Why it matters for communications
Prompt injection has emerged as one of the highest-stakes enterprise AI security topics — and one of the most frequently misunderstood in public communications. Communications around AI deployment, AI security posture, and AI breach incidents require accurate vocabulary covering the prompt injection attack surface. Crisis communications around prompt-injection-related incidents has become a recurring category in cybersecurity adjacent AI Communications.

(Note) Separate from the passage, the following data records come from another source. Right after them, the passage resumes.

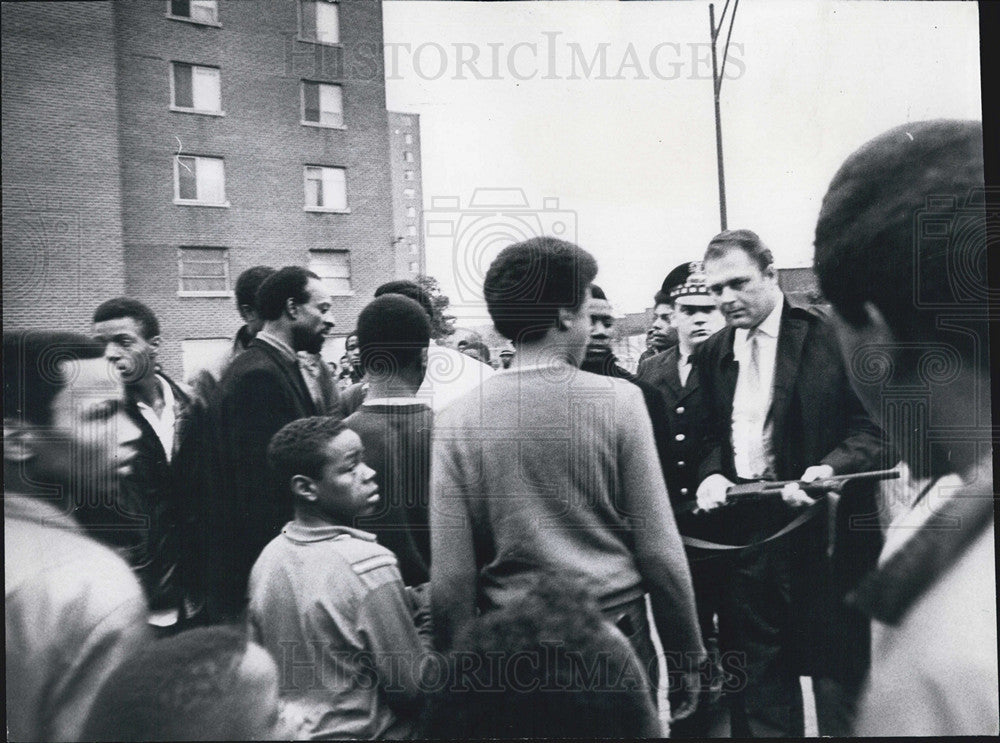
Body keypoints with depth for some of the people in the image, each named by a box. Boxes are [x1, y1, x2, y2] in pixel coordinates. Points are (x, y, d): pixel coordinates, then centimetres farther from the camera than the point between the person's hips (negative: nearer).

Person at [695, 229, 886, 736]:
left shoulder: (831, 336, -6)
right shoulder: (712, 354, 10)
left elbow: (875, 427, -6)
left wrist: (832, 467, -23)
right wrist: (711, 474, -5)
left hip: (821, 530, -4)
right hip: (743, 529, 5)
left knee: (837, 672, 7)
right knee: (759, 676, 14)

Related terms Jailbreak · Red Teaming · Tool Use · Retrieval-Augmented Generation · LLM security
Related entities OWASP · NIST · Anthropic · OpenAI · Google · enterprise security vendors · academic AI security research community
Primary sources OWASP Top 10 for LLM Applications · Anthropic, OpenAI, and Google DeepMind security publications · NIST AI RMF security guidance · academic literature on prompt injection.